The project has achieved its major goal with the establishment of a continuous timeline from 1970 until today. The repository contains:
– snapshots of PDP-7, V1, V2, V3, V4, V5, V6, and V7 Research Edition,
– Unix/32V,
– all available BSD releases,
– the CSRG SCCS history,
– two releases of 386BSD,
– the 386BSD patchkit,
– the FreeBSD 1.0 to 1.1.5 CVS history,
– an import of the FreeBSD repository starting from its initial imports that led to FreeBSD 2.0, and
– the current FreeBSD repository.
The files appear to be added in the repository in chronological order according to their modification time, and large parts of the source code have been attributed to their actual authors.

This is mind-blowing! So much work, so many people, so little recognition. The world wouldn’t be the same without all that, and yet the masses think that Steve Jobs or Bill Gates were the greatest computer geniuses in the history of mankind. Sad…

But the video is beautiful. It desperately needs some music though.

Professional Programming

Professional Programming is yet another excellent list of resources, such as books, articles, and courses, for people pursuing programming as a professional career.

The more, the better, I say.

Data Science Cheatsheets

Here’s a good collection of cheatsheets for anyone involved with Big Data and machine learning. Whether you are already well versed in the subject, or just starting, I’m sure you’ll find something useful.

And while we are on the subject of machine learning, check out this repository for examples in Python, theory and math explanations behind many algorithms involved.

Stop Learning Frameworks

Stop Learning Frameworks” is exactly what I’ve been saying and doing for years.

Technology come and go, but it has a lot in common. Set priorities right.
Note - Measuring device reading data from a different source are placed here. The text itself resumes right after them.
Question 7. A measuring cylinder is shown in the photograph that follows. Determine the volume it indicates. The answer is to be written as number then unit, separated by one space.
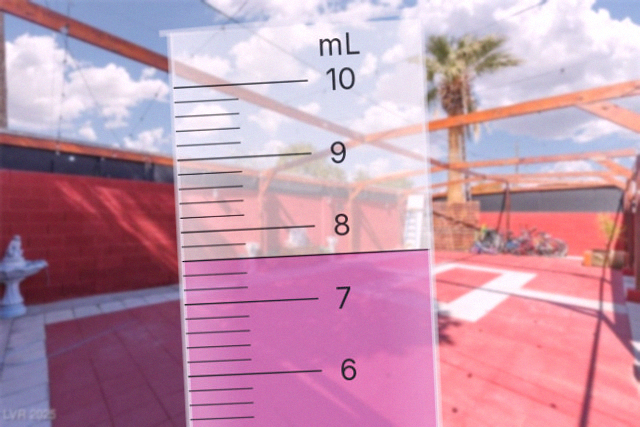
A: 7.6 mL
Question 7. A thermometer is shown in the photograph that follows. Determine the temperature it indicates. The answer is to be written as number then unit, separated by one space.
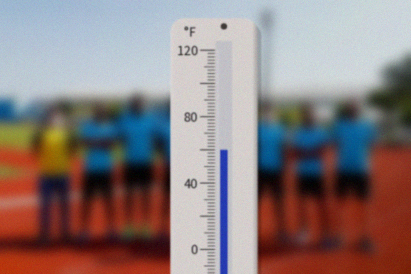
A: 60 °F
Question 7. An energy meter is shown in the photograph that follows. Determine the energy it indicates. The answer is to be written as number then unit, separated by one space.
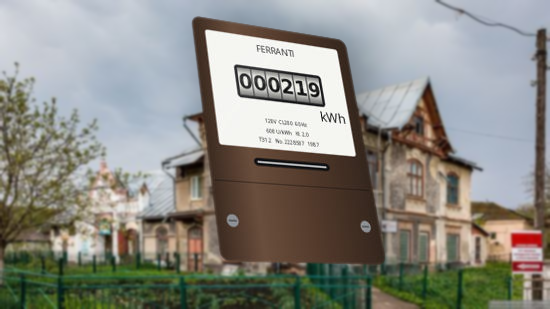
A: 219 kWh
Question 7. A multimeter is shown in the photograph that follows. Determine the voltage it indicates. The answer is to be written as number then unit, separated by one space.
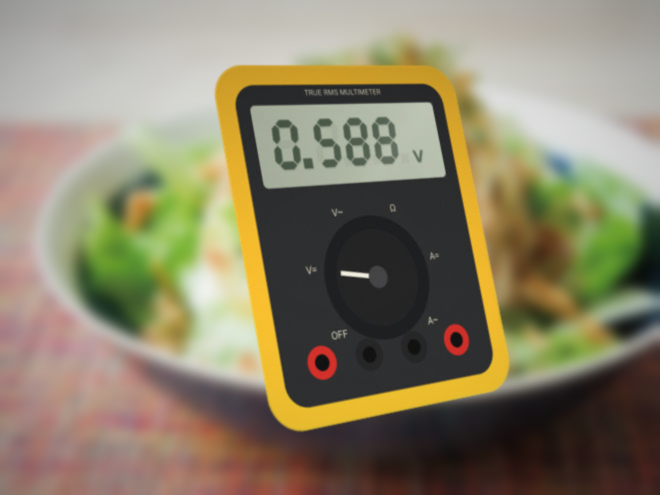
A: 0.588 V
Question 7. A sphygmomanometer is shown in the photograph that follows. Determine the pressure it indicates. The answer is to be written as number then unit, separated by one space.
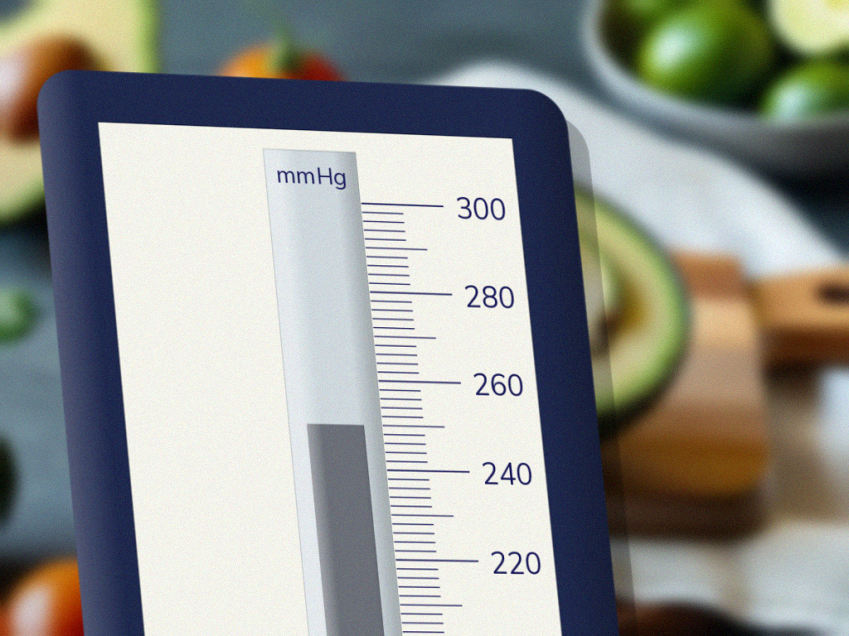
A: 250 mmHg
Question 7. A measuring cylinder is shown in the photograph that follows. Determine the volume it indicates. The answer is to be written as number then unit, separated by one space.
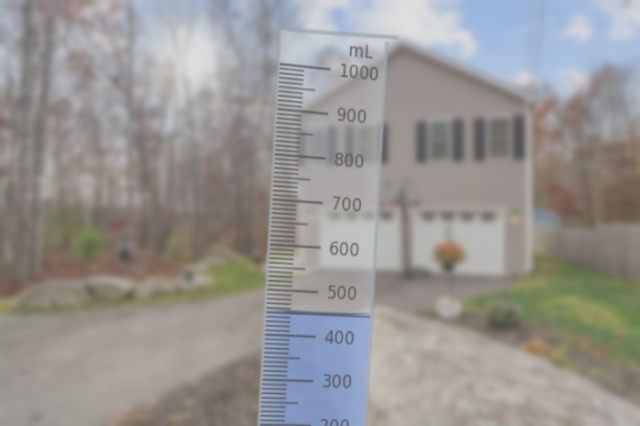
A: 450 mL
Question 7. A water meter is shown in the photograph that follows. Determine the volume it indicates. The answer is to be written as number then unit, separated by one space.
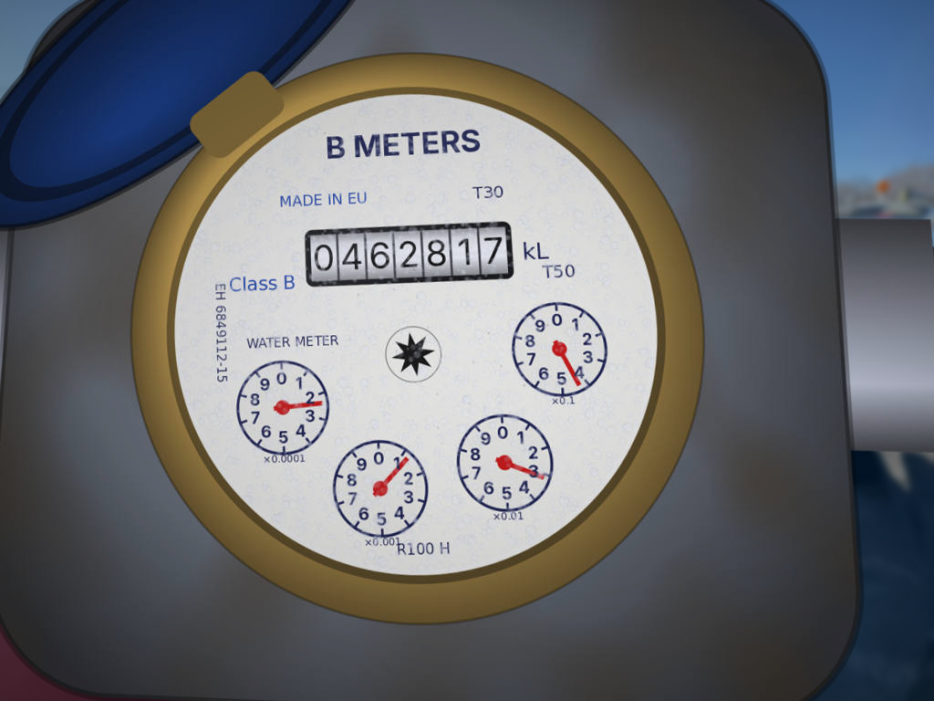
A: 462817.4312 kL
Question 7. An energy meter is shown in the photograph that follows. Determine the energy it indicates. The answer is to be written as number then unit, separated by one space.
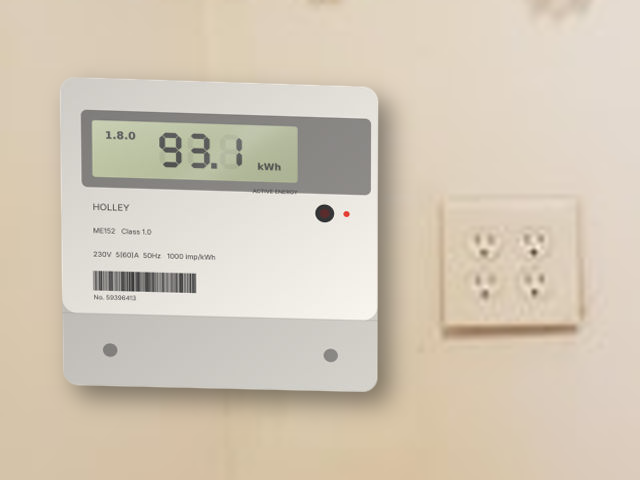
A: 93.1 kWh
Invest 80% of your learning time in fundamentals. Leave 20% for frameworks, libraries and tools.

After 20 or so years working with technology, it always amazes me how most of the new and cool tech is actually another iteration on something that existed and has been used since forever.
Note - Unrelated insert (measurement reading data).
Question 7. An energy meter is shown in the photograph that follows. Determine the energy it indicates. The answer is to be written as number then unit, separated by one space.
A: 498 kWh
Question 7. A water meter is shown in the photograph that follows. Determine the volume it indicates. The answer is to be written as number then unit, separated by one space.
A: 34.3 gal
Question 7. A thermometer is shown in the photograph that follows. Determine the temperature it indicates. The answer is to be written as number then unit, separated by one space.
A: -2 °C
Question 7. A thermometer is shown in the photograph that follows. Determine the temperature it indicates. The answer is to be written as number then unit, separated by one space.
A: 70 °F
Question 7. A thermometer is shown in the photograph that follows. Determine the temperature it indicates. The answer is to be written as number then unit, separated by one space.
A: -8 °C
Cloud computing, and even the newest hype of serverless architectures, are just another iteration on the ever-going problem of large and centralized versus small and decentralized (mainframes, PC, terminal servers and thin clients, and on, and on, and on).  NoSQL databases have a very familiar feeling to anyone who have worked with LDAP.  All the modern instant messengers iterate over the same problems (and often solutions) from the ancient protocols – NNTP, email (POP, IMAP, SMTP), IRC, and tools that implemented them for different purposes.  And on, and on it goes.
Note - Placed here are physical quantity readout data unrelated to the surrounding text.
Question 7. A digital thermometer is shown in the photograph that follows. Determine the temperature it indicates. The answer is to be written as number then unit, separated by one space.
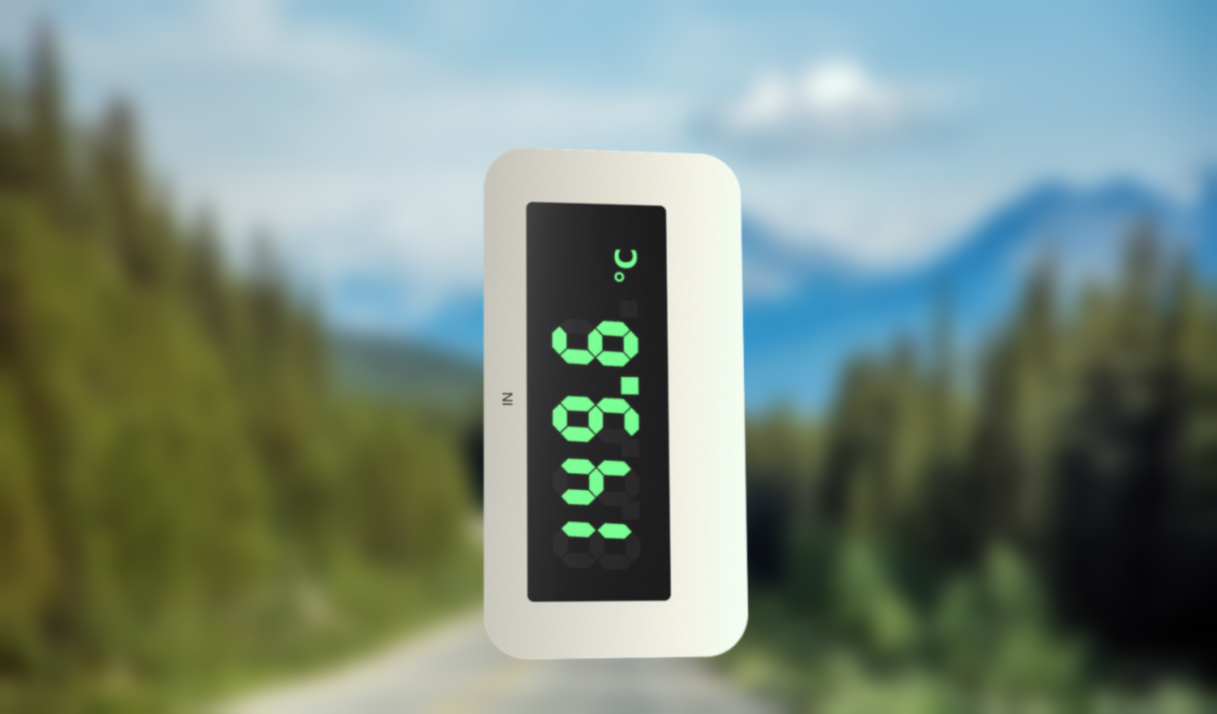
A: 149.6 °C
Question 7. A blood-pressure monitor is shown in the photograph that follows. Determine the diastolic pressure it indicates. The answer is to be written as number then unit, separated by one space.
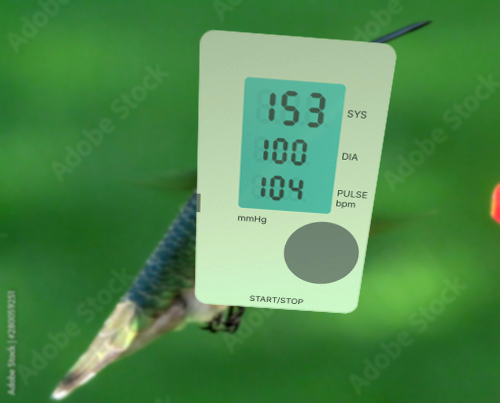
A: 100 mmHg
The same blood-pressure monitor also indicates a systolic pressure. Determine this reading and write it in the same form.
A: 153 mmHg
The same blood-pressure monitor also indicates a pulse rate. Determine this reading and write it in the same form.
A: 104 bpm
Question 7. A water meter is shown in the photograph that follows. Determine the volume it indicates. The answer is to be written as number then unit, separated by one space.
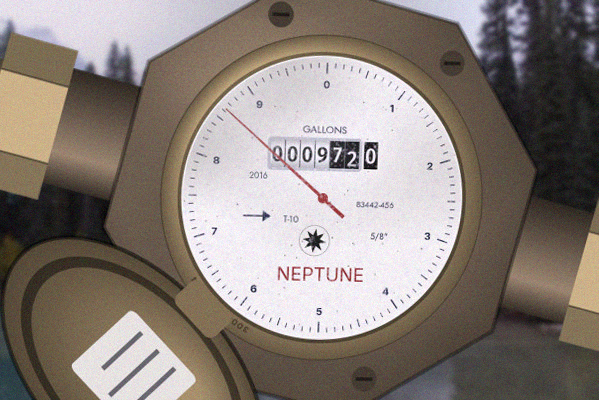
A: 9718.6 gal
There isn’t enough time in the world to learn even a fraction of all that technology.  But focusing on the fundamentals helps a lot.  If there was one thing to add, I’d also prioritize open technologies and formats versus proprietary.  Open technologies survive the longest and tend to be reused a lot more.

Faces of Open Source

Faces of Open Source is an on-going photographic documentation of the people behind the development and advancement of the open source revolution that has transformed the technology industry.

Given the immense contribution of these people to the world around us, I find it surprising that they are so far from the celebrity status and most people in the world won’t know any of these faces.  Even people in technology sector itself, won’t probably name even half of these people by the picture alone.  For some, even the name won’t mean anything.

Kudos to this project for trying to make these faces slightly more familiar and for giving credit where credit is due.